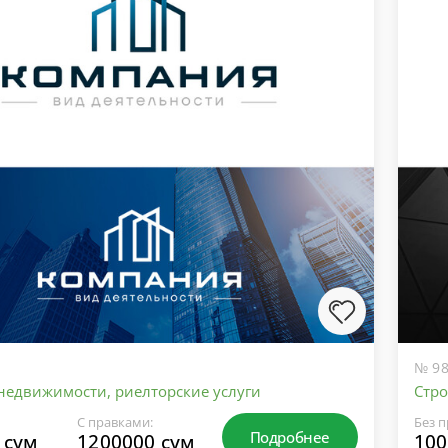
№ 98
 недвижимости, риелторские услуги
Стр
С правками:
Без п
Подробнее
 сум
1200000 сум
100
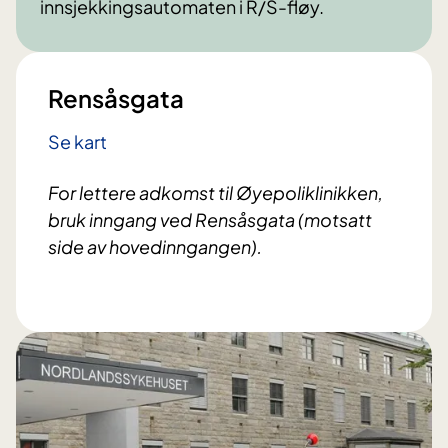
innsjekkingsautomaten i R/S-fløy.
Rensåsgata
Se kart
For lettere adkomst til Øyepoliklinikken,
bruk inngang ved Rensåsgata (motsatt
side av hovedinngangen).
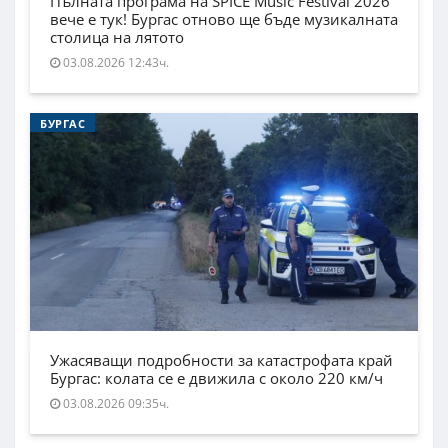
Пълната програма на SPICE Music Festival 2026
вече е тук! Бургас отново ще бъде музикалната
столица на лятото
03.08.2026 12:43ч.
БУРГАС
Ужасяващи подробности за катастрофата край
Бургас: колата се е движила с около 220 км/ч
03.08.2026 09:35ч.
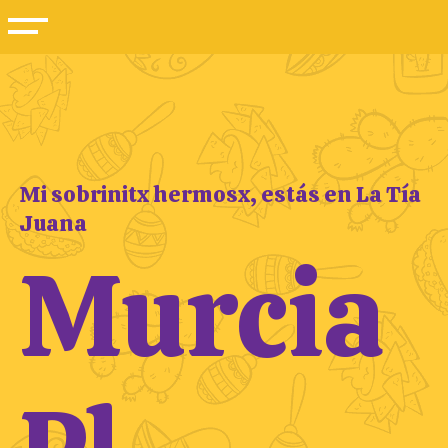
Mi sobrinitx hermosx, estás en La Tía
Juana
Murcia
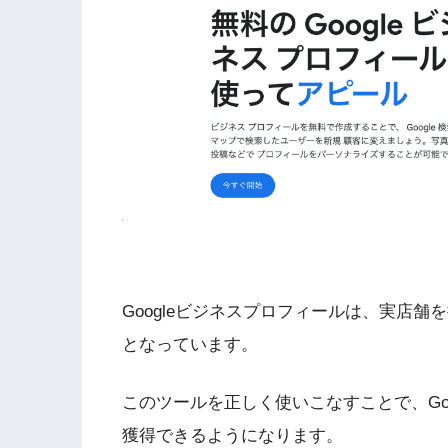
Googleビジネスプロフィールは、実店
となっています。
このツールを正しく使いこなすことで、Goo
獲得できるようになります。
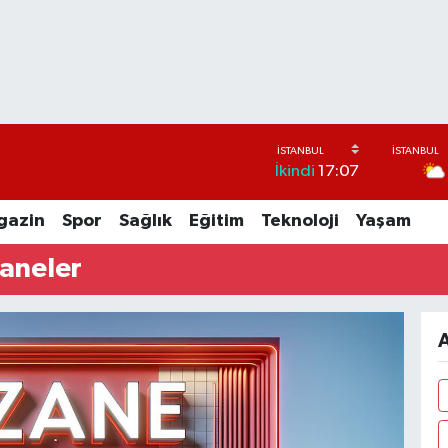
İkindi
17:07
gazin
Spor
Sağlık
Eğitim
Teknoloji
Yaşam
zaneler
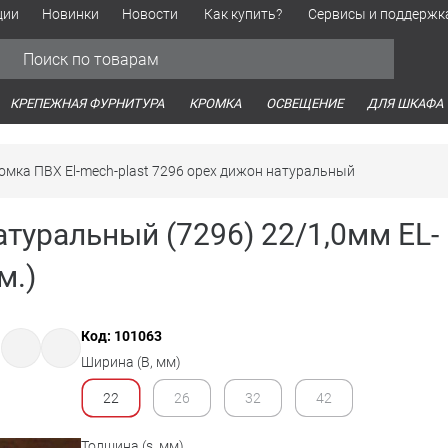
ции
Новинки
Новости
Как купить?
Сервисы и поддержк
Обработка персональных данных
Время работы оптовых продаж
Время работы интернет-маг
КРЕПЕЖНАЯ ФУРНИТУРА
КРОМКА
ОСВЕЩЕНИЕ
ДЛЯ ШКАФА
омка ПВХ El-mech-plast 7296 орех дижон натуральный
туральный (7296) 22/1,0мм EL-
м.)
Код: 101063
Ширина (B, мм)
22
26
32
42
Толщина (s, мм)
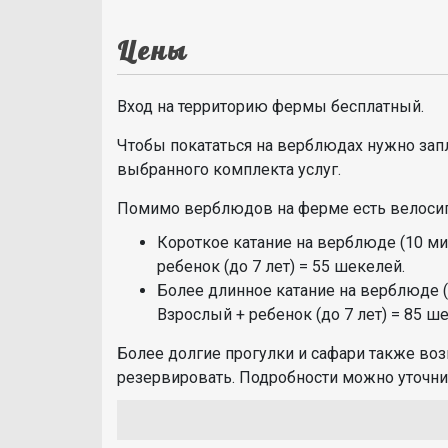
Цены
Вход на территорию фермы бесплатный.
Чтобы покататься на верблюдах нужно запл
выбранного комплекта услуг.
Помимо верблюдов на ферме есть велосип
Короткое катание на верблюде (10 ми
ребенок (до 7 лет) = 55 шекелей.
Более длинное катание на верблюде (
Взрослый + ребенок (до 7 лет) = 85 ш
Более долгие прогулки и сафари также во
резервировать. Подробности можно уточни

.....

What you need to do —
Only the pictures are to be left out; repeat all other material exactly.

Answer area —
№ 98
 недвижимости, риелторские услуги
Стр
С правками:
Без п
Подробнее
 сум
1200000 сум
100
innsjekkingsautomaten i R/S-fløy.
Rensåsgata
Se kart
For lettere adkomst til Øyepoliklinikken,
bruk inngang ved Rensåsgata (motsatt
side av hovedinngangen).
Пълната програма на SPICE Music Festival 2026
вече е тук! Бургас отново ще бъде музикалната
столица на лятото
03.08.2026 12:43ч.
БУРГАС
Ужасяващи подробности за катастрофата край
Бургас: колата се е движила с около 220 км/ч
03.08.2026 09:35ч.
Mi sobrinitx hermosx, estás en La Tía
Juana
Murcia
Googleビジネスプロフィールは、実店
となっています。
このツールを正しく使いこなすことで、Goo
獲得できるようになります。
İkindi
17:07
gazin
Spor
Sağlık
Eğitim
Teknoloji
Yaşam
zaneler
ции
Новинки
Новости
Как купить?
Сервисы и поддержк
Обработка персональных данных
Время работы оптовых продаж
Время работы интернет-маг
КРЕПЕЖНАЯ ФУРНИТУРА
КРОМКА
ОСВЕЩЕНИЕ
ДЛЯ ШКАФА
омка ПВХ El-mech-plast 7296 орех дижон натуральный
туральный (7296) 22/1,0мм EL-
м.)
Код: 101063
Ширина (B, мм)
22
26
32
42
Толщина (s, мм)
Цены
Вход на территорию фермы бесплатный.
Чтобы покататься на верблюдах нужно запл
выбранного комплекта услуг.
Помимо верблюдов на ферме есть велосип
Короткое катание на верблюде (10 ми
ребенок (до 7 лет) = 55 шекелей.
Более длинное катание на верблюде (
Взрослый + ребенок (до 7 лет) = 85 ш
Более долгие прогулки и сафари также во
резервировать. Подробности можно уточни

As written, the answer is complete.